Diagnostic testing is key to controlling the COVID-19 pandemic, and the earlier that SARS-CoV-2 infection can be detected, the better. Researchers from Hong Kong believe they may have found an assay that detects SARS-CoV-2 at a much earlier stage of infection.
The test detects the unique SARS-CoV-2 orf8 protein in the sera of COVID-19 patients, and they found that it's more sensitive and accurate than the conventional antinucleoprotein (anti-N) antibody detection.
In other stories in the Microbiology Community, the U.S. and other countries are rapidly speeding toward development of a COVID-19 vaccine. But once a vaccine is approved, who should get it first?
Healthcare workers will probably be the first to receive early supplies. But after that, early vaccine distribution will depend largely on the specific characteristics of the individual vaccines.
Meanwhile, the COVID-19 pandemic is driving demand for new laboratory-developed tests (LDTs), according to a new report from Kalorama Information, a sister company to LabPulse.com. Kalorama's publisher, Bruce Carlson, discussed recent growth in the LDT market and how it has changed during the pandemic.
COVID-19 tests are also driving new demand at urgent care centers, according to another Kalorama article we featured this month. Some three-fourths of the U.S. population lives within a 10-minute drive of an urgent care center, so this market is predicted to grow.
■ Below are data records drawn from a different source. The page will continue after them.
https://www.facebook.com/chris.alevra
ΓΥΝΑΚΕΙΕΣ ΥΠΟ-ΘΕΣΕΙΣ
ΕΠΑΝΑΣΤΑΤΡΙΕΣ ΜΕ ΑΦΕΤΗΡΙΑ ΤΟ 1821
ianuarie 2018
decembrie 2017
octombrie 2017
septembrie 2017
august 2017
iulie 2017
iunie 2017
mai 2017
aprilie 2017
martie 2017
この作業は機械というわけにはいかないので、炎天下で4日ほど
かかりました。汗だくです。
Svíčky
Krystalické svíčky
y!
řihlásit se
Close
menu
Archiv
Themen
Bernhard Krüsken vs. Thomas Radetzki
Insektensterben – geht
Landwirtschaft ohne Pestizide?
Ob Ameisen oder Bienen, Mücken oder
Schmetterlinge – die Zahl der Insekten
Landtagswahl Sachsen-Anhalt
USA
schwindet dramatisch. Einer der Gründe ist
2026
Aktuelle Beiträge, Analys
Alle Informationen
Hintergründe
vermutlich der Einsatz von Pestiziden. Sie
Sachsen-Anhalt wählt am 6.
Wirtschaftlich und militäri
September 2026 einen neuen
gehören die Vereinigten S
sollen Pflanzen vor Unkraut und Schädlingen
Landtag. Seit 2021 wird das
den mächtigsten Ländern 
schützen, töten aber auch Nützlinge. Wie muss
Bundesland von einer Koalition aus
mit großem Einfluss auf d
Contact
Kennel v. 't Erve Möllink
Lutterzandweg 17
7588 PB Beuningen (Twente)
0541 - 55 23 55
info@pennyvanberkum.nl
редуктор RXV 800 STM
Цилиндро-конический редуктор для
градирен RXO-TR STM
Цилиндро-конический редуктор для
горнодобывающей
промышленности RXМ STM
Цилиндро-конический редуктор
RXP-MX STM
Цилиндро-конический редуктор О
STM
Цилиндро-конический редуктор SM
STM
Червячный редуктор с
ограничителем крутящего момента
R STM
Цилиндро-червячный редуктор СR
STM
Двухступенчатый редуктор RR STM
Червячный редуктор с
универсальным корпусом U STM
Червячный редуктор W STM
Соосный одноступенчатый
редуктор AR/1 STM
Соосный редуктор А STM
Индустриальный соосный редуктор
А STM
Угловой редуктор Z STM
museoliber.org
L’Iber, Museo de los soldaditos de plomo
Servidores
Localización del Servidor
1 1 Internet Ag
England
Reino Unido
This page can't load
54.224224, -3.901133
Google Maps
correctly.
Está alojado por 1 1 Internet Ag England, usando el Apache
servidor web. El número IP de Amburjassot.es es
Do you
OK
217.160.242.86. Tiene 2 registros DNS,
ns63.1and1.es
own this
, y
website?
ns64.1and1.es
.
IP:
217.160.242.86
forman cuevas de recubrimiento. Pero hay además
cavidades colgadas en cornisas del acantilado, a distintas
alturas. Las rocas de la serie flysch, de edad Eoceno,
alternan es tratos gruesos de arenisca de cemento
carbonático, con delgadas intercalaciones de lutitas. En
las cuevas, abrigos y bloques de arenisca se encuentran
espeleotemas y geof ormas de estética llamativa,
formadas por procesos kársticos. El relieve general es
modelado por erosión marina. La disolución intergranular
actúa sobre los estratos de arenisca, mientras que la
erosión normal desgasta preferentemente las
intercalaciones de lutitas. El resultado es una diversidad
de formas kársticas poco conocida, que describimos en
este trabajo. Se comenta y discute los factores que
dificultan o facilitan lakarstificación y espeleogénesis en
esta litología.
In a related story about LDTs, the American Association for Clinical Chemistry (AACC) held a congressional briefing earlier this month to try to fend off efforts by the U.S. Food and Drug Administration to play a more active role in regulating the tests. The AACC believes that adding another regulatory layer to the role already played by the U.S. Centers for Medicare and Medicaid Services would be burdensome and could stymie the ability of labs to respond to new diseases like COVID-19.